Turmeric milk is like a warm, very spicy chai with a bold and beautiful hue. So, no, it’s not even coffee. Whaaaaat? I know, I know. Before you think I am crazy for starting an Orthodox blog without mentioning coffee, there’s a whole other section devoted to Coffee Hour on this blog. But what sparked this post? Self-discovery and self-healing through natural wellness piqued my interest to try turmeric or golden milk. It’s not a trend like those women who don’t even wear pants anymore. Golden milk has been the anti-inflammatory, pesky Winter cold healing elixir for centuries and I bring you the recipe here to try.
(This may or may not be a substitute for your morning coffee. I hold no responsibility if you stop drinking less coffee after this. Actually, you probably won’t…)

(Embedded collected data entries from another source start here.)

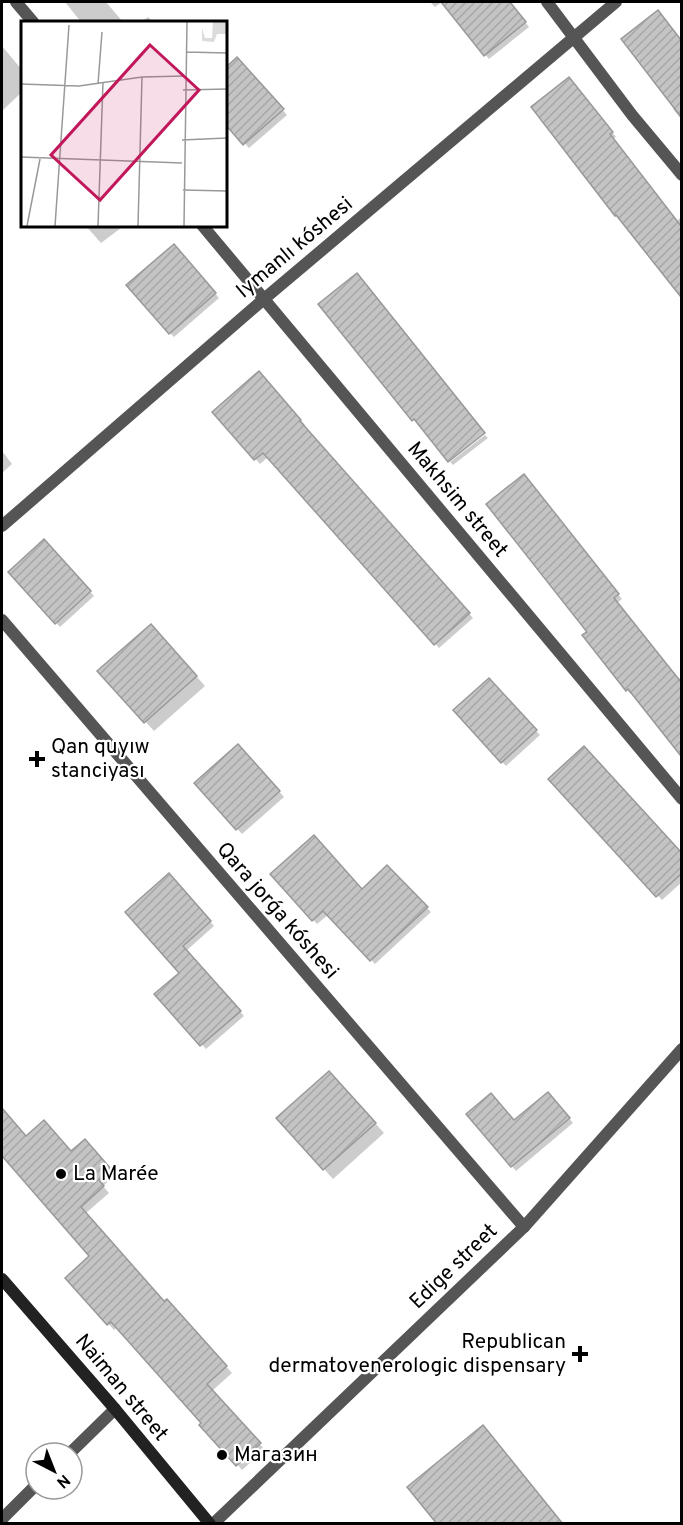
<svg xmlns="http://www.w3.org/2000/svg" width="683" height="1525" viewBox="0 0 683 1525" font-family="Overpass,sans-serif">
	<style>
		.shadow { fill: #0003 }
		.building { fill: url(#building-hatch); stroke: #999; stroke-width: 1.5 }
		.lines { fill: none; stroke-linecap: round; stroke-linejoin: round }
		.minor { stroke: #555; stroke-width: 12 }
		.secondary { stroke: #222; stroke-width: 12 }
		.poi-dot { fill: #000; stroke: #fff; stroke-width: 2 }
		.labels { text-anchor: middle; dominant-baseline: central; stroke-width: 4.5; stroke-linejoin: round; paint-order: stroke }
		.street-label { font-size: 21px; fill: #000; stroke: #fff }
		.poi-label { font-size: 21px; fill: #000; stroke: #fff; text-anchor: start }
		.inset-road { fill: none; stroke: #999; stroke-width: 1.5 }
		.view { fill: #c2185b; fill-opacity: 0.15; stroke: #c2185b; stroke-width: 3 }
		.inset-edge { fill: none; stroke: #000; stroke-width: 3 }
	</style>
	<defs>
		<pattern id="building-hatch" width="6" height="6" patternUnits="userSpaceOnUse" patternTransform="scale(1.5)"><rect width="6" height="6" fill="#c4c4c4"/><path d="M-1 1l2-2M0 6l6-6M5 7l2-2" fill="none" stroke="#a7a7a7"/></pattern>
	</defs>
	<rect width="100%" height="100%" fill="#fff"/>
	<g class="shadow">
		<polygon points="65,2 106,2 123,22 81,22"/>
		<polygon points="430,2 442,2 435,7"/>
		<polygon points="443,2 509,2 529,27 489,59"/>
		<polygon points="662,16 682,41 682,62 675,67 682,76 682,120 673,109 676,107"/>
		<polygon points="148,17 153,22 141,22"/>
		<polygon points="2,46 22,70 22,92 2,111"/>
		<polygon points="241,63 287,115 249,148 225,122 225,70"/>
		<polygon points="573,83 616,137 613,139 677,221 680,218 682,220 682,294 621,219 616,215"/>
		<polygon points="85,225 125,225 101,243"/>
		<polygon points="178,250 219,298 174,337 170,333"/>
		<polygon points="263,377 305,425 303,426 473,618 439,648 268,457 260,464 214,412"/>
		<polygon points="485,435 488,438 453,465 450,462"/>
		<polygon points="2,451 12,464 2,473"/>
		<polygon points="528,480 622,599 617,603 678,679 679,678 682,680 682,753 633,693 631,694 627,690 589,632"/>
		<polygon points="44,541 94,596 60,627 10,572"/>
		<polygon points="160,635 205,686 154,731 99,671"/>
		<polygon points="489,680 540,735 506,766 455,711"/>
		<polygon points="584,748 682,854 682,882 662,900 550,779"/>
		<polygon points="242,750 284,797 242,834 196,783"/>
		<polygon points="387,867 431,912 375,964 328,915 317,924 272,874 362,891"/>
		<polygon points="173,879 214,926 186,951 244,1016 206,1049 156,994 181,973"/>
		<polygon points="338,1082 384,1133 333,1179 278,1118"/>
		<polygon points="552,1098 573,1123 516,1171 468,1114 515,1122"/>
		<polygon points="2,1109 27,1138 72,1153 90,1147 115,1175 103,1186 109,1193 86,1213 165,1303 172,1307 232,1373 212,1391 265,1450 242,1470 203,1423 117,1327 114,1330 67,1278 92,1256 2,1154"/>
	</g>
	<g class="building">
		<polygon points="441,2 510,2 526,22 484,56"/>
		<polygon points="658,10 681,40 681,117 621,39"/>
		<polygon points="237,57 284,109 243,145 225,124 225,68"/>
		<polygon points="569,77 613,132 610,134 681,226 681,297 616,215 615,216 531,107"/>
		<polygon points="174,244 216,293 169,334 126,285"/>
		<polygon points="357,273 485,433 448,462 414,419 412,421 318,304"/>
		<polygon points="259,371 301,420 300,421 470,613 434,645 263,453 254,460 212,412"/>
		<polygon points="524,474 619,594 614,598 681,682 681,756 628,689 626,691 582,635 587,632 486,504"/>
		<polygon points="44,539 91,591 55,624 8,572"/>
		<polygon points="151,624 197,676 144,723 97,671"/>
		<polygon points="489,678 537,730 501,763 453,710"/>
		<polygon points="238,744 280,791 236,830 194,783"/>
		<polygon points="584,746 681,852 681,874 656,897 548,779"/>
		<polygon points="314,835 362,889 387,865 428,907 370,961 323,911 312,921 270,874"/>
		<polygon points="169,873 211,921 183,946 241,1011 200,1046 154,994 179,973 125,912"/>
		<polygon points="329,1071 376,1123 323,1170 276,1118"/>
		<polygon points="548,1092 570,1118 511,1167 466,1114 491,1093 514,1120"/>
		<polygon points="2,1108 26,1136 44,1120 71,1151 85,1139 111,1169 99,1180 104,1186 81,1207 164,1301 167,1299 227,1366 207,1384 261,1443 236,1466 199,1425 201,1423 111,1322 107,1325 65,1278 89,1256 2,1156"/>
		<polygon points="483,1425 563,1524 437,1524 407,1487"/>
	</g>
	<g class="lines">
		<g class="minor">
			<polyline points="16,2 33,22"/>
			<polyline points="547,2 632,115 682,175"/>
			<polyline points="202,225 682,799"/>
			<polyline points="2,526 264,299 616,2"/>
			<polyline points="2,620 524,1227"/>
			<polyline points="70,1453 115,1409"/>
			<polyline points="2,1519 36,1485"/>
			<polyline points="213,1524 524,1227 682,1049"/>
		</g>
		<polyline class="secondary" points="2,1279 115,1409 210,1524"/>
	</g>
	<g class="poi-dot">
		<path d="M34 750h6v6h6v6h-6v6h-6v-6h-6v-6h6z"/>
		<circle cx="61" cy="1174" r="6"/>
		<path d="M577 1345h6v6h6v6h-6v6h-6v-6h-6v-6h6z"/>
		<circle cx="222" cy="1455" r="6"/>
	</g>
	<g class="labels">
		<g class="street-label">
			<text transform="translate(295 248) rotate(-40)">Iymanlı kóshesi</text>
			<text transform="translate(457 500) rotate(50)">Makhsim street</text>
			<text transform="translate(277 911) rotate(49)">Qara jorǵa kóshesi</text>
			<text transform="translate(454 1267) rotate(-44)">Edige street</text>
			<text transform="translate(121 1388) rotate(50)">Naiman street</text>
		</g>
		<g class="poi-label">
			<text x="51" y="747">Qan quyıw<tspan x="51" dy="24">stanciyası</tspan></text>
			<text x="73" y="1174">La Marée</text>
			<text x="566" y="1342" text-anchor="end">Republican<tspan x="566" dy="24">dermatovenerologic dispensary</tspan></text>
			<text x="234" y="1455">Магазин</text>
		</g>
	</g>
	<g transform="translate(21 21)">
		<rect width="206" height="206" fill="#fff"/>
		<path d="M 192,0 L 205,0 L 205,13 L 196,13 L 193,21 L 181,20 L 181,7 L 184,17 L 191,17 Z" fill="#dcdcdc"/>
		<path class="inset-road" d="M 165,31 L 206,32M 0,63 L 58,65 L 121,56 L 163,55M 77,63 L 81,11M 162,69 L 206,68M 161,119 L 206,117M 0,136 L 161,142M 162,169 L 206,170M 6,205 L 19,138M 34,205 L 48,4M 77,205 L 82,61M 117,205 L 121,56M 163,205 L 166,0"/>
		<path class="view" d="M 129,24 L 178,69 L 79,179 L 30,134 Z"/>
		<rect width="206" height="206" class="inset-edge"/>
	</g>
	<rect width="683" height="1525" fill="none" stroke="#000000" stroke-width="6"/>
	<g transform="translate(54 1471) rotate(138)"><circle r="28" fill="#ffffff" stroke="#999999" stroke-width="1.5"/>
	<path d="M0-4.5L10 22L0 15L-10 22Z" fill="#000000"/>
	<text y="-9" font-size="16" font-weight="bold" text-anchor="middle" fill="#000000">N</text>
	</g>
</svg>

Served warm on a frosty evening, turmeric milk is definitely something to warm up to if you’re not used to it. It does take some warming up to get used to it. I also enjoy Indian food especially curry so it didn’t take me long to get used to it, that and a recent cold made me reach out for trying possibly one of the best natural remedies of all: golden milk. I believe in the study of natural wellness and healing in conjunction with conventional medicine. Turmeric milk was brought to us from India and is known as haldi ka doodh or golden milk to them and golden milk or turmeric milk to us. Indians use many spices in their cooking and when prepared well and with prudence using fresh spices, it is the spices that pack tremendous health benefits and act as a facilitator to help our bodies heal themselves. And when prepared well, cooking with spices can provide for delicious and flavorful cooking all on their own!
Turmeric is a staple ingredient in Indian curry – and organic, ground turmeric is almost all you need for this recipe. It’s primary purposes are for anti-inflammatory and antioxidant properties. Ayurvedic medicine calls it natural aspirin. It is often served warm and can be drank once a day, morning or night, or a few times a day if you are struggling with pain. It is also safe for children especially if you make it with raw goats milk. Although sprinkling turmeric on meals as a seasoning is OK, this is contraindicated so advise caution under your doctor when you use this if you’re pregnant.
Try it. Did you sleep like a baby too?
Turmeric milk is often made with whole, organic cow’s milk. You will want to use organic milk because it is a staple ingredient so your body will absorb pretty much of it so you want the best ingredients going in you. I will make a future post forthcoming why I prefer supporting local business and using organic ingredients. For sensitive stomachs that can’t handle organic milk, try raw goats milk which is safe for children. Because I hardly ever meat, I will usually make this with a nut milk which comes out fine so it can be a welcome, warm treat to cozy up to during a fasting period. I use cashew milk for it has a creamy texture. Macadamia nut milk is also great if you can find it!
Make the paste
1/4 cup of organic turmeric powder, 1/2 teaspoon of black pepper, 1/2 cup of water
Mix all ingredients into a small saucepan and mix well forming a thick paste. This mixture will keep in the fridge for a few weeks otherwise it goes bad and you don’t want to use it. If it has a bitter or metallic odor or taste to it, it’s well on it’s way there.
Make the drink:
1 cup of milk of choice
1 teaspoon of organic, extra virgin coconut oil (you will not get the benefits if you use refined coconut oil)
1/4 teaspoon of turmeric paste
1 tsp of local h0ney, for taste (optional)
Combine all ingredients in a saucepan, except for honey. Heat up, stirring constantly, do not let mixture boil. Add honey to taste.